***** Given data
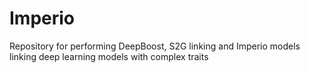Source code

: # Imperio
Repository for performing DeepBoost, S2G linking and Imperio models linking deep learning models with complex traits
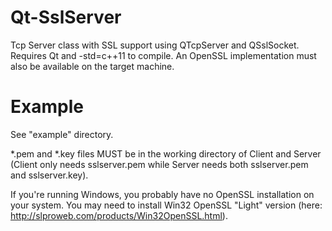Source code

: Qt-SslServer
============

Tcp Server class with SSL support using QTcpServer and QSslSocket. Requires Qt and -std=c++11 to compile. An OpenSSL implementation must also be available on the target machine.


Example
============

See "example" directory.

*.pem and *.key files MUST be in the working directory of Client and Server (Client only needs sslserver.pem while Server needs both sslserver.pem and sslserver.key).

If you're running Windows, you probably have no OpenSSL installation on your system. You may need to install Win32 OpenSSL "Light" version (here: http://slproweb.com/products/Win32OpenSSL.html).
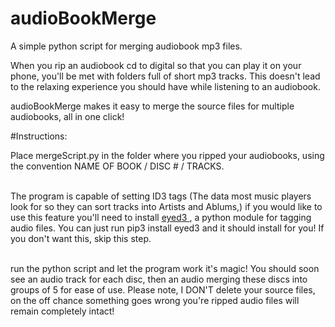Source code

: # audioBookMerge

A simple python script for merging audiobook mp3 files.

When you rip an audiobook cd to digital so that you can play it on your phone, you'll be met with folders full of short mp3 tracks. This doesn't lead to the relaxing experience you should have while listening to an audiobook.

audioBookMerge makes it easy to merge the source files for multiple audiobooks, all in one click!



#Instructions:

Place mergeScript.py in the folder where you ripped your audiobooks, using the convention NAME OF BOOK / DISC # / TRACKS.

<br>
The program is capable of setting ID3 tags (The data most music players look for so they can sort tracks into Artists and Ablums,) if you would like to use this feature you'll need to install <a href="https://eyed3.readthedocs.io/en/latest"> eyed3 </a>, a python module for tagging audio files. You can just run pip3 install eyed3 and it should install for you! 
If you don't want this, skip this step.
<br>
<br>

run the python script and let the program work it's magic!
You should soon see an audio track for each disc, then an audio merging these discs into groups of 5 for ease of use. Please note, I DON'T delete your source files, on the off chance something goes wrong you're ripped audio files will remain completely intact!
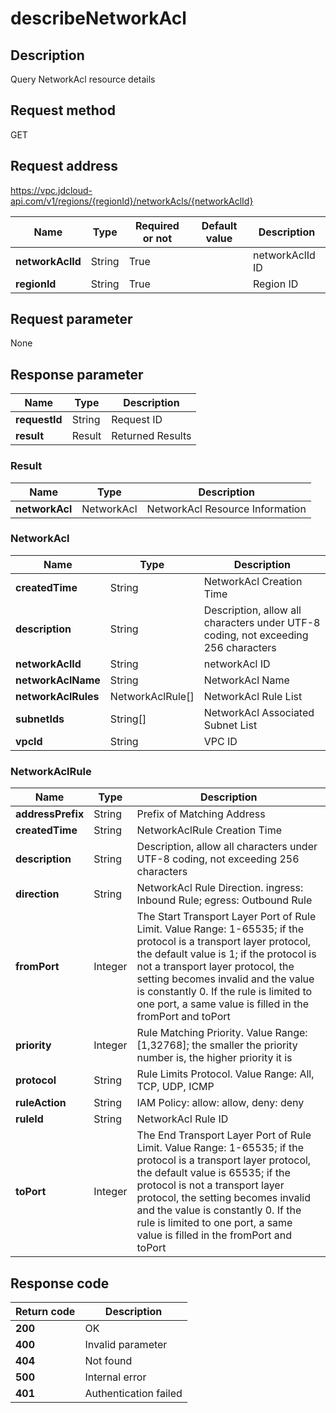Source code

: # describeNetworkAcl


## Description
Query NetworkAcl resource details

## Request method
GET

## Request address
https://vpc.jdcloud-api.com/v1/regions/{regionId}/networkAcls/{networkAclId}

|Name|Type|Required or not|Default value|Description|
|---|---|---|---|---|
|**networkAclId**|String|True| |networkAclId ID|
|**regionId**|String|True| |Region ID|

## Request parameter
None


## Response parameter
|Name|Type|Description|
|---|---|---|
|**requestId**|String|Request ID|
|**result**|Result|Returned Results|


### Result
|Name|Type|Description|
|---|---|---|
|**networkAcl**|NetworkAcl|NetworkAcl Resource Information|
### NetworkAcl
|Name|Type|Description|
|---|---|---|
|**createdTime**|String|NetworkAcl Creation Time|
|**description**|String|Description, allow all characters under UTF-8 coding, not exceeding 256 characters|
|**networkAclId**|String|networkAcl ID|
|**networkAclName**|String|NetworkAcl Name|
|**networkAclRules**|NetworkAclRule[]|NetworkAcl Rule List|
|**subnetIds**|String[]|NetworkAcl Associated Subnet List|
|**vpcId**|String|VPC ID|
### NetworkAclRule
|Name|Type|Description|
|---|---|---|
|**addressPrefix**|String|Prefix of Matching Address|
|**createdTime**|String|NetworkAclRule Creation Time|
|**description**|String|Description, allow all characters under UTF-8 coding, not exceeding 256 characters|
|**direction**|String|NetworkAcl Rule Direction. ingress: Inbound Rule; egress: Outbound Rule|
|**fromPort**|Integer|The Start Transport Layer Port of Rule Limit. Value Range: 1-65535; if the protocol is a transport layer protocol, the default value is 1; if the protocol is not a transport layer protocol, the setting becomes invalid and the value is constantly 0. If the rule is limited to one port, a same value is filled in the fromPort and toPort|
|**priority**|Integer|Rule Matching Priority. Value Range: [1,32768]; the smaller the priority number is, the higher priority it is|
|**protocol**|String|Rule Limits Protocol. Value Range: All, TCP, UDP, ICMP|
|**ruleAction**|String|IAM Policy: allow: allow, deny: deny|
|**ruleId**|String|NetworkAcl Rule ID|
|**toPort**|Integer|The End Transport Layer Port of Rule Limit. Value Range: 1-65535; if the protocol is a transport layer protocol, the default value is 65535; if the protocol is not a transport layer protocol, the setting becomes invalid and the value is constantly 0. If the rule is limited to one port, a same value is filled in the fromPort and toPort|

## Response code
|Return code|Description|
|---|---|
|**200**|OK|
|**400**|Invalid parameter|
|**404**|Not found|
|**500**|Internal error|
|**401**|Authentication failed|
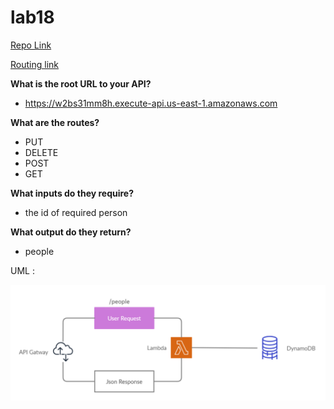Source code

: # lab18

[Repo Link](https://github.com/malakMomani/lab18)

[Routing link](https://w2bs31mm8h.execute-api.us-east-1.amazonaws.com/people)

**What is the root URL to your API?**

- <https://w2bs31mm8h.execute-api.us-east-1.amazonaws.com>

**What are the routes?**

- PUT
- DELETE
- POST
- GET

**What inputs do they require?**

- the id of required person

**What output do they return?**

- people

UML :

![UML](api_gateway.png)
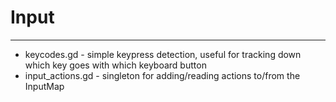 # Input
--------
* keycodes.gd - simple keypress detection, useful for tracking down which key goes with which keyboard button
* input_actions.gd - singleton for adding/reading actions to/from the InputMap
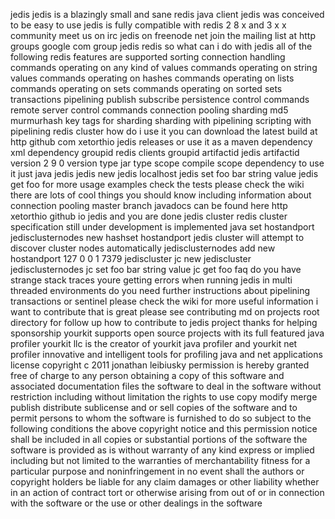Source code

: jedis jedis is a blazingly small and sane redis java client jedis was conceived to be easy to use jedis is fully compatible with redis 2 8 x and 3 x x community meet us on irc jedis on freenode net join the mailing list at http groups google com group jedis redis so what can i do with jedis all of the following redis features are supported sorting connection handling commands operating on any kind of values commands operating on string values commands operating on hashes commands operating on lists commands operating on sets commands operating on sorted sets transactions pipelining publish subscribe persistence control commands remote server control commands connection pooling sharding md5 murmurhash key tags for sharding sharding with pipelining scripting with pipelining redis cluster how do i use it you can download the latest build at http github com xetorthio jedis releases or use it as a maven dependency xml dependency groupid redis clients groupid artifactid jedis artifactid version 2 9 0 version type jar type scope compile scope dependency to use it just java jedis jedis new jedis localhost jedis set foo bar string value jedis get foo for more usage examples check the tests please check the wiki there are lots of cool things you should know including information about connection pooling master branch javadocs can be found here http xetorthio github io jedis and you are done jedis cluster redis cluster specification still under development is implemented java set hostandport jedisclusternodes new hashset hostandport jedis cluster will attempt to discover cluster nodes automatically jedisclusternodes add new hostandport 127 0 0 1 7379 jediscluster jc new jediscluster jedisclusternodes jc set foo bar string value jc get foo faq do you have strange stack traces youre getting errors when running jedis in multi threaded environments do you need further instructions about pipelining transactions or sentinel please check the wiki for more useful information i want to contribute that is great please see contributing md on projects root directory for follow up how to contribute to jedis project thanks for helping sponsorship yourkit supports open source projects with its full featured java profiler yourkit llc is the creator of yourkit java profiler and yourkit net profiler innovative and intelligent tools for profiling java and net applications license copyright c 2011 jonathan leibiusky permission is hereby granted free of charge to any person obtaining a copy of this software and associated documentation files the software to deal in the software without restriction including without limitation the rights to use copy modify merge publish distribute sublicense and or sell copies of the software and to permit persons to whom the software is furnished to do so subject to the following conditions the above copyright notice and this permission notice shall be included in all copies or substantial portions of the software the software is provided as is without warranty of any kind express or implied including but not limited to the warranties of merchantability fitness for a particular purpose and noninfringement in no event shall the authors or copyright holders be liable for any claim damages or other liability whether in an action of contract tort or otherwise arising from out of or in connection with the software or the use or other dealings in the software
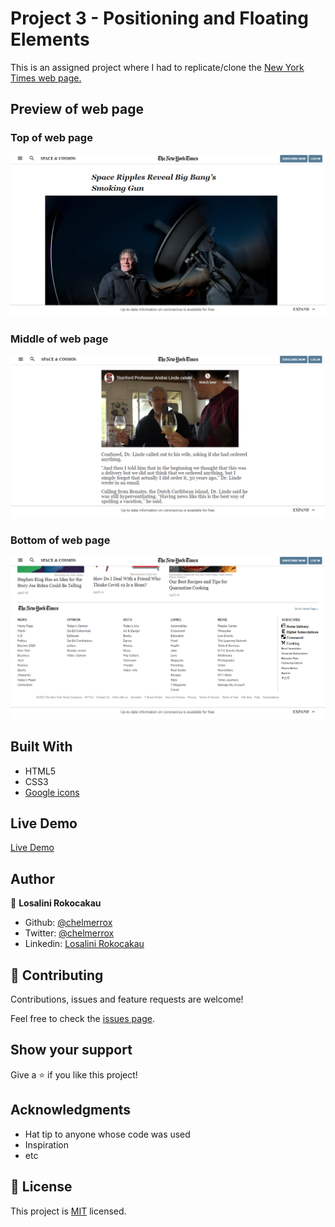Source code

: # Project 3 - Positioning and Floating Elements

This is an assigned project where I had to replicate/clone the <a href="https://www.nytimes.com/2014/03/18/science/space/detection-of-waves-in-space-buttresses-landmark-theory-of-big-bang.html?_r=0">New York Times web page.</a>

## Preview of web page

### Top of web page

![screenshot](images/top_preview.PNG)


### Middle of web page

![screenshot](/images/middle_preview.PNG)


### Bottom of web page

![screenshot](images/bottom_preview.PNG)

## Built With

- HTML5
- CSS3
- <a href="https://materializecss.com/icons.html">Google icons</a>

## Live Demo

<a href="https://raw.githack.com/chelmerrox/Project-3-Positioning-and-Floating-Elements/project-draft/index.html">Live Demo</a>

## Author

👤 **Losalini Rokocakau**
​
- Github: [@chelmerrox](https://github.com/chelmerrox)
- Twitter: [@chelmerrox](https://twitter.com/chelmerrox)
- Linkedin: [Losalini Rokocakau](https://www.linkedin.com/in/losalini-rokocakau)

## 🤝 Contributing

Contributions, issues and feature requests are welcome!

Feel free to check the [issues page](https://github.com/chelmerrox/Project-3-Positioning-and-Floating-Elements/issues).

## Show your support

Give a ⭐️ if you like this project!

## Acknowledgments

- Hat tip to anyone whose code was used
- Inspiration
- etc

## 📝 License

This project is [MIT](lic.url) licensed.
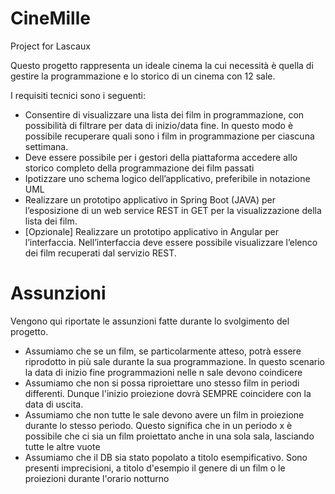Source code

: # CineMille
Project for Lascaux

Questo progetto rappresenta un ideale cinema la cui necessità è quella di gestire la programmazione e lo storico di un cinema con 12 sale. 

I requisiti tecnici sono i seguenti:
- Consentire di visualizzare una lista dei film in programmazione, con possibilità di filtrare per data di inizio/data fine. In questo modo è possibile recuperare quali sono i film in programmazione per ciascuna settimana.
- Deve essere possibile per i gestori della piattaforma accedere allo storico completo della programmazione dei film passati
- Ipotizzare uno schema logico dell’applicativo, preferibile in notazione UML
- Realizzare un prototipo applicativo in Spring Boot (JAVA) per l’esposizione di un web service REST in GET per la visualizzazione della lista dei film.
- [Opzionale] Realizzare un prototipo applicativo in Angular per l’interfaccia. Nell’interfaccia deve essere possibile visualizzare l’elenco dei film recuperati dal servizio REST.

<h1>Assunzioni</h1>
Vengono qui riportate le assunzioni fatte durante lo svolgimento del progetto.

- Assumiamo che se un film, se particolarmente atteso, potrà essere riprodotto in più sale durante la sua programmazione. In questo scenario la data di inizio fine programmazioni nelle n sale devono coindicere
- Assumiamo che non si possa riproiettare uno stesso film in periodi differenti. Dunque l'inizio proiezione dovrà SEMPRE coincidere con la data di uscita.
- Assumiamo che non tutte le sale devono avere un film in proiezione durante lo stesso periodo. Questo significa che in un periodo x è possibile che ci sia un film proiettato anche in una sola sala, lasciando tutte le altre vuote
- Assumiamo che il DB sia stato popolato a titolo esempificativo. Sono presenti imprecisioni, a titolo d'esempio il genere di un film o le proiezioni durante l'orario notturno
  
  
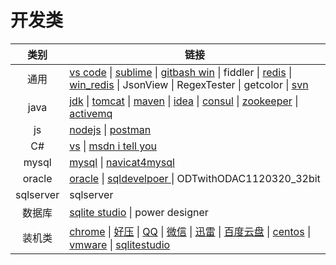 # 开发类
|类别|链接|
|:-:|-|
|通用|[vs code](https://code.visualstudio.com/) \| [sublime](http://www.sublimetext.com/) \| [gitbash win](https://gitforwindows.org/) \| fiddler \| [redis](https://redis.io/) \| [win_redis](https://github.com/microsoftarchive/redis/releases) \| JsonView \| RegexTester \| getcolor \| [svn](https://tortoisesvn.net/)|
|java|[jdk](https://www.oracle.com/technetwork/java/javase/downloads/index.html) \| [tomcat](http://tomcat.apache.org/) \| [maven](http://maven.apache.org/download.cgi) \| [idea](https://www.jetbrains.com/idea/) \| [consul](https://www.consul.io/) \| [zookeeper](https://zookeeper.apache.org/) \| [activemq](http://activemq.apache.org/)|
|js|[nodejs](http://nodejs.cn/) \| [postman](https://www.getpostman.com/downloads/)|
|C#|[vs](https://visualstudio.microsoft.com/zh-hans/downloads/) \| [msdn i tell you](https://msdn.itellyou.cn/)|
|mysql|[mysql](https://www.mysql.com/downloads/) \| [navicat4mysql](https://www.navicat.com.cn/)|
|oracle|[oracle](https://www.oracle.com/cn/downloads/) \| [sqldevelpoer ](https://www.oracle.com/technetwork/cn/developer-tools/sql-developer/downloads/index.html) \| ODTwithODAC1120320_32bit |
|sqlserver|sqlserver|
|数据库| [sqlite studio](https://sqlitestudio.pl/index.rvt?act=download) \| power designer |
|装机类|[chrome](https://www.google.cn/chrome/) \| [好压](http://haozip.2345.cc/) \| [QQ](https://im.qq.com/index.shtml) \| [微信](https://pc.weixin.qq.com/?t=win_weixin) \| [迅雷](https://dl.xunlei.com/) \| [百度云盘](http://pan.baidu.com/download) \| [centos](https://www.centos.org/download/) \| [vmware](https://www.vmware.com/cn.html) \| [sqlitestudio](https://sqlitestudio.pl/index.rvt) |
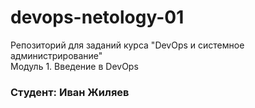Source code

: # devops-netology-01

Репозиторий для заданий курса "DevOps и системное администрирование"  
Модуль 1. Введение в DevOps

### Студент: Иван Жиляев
**********
## Directions
Please find each line in the records above that holds the word "they", and copy it.

## Task output
The program is capable of setting ID3 tags (The data most music players look for so they can sort tracks into Artists and Ablums,) if you would like to use this feature you'll need to install <a href="https://eyed3.readthedocs.io/en/latest"> eyed3 </a>, a python module for tagging audio files. You can just run pip3 install eyed3 and it should install for you! 
**What inputs do they require?**
**What output do they return?**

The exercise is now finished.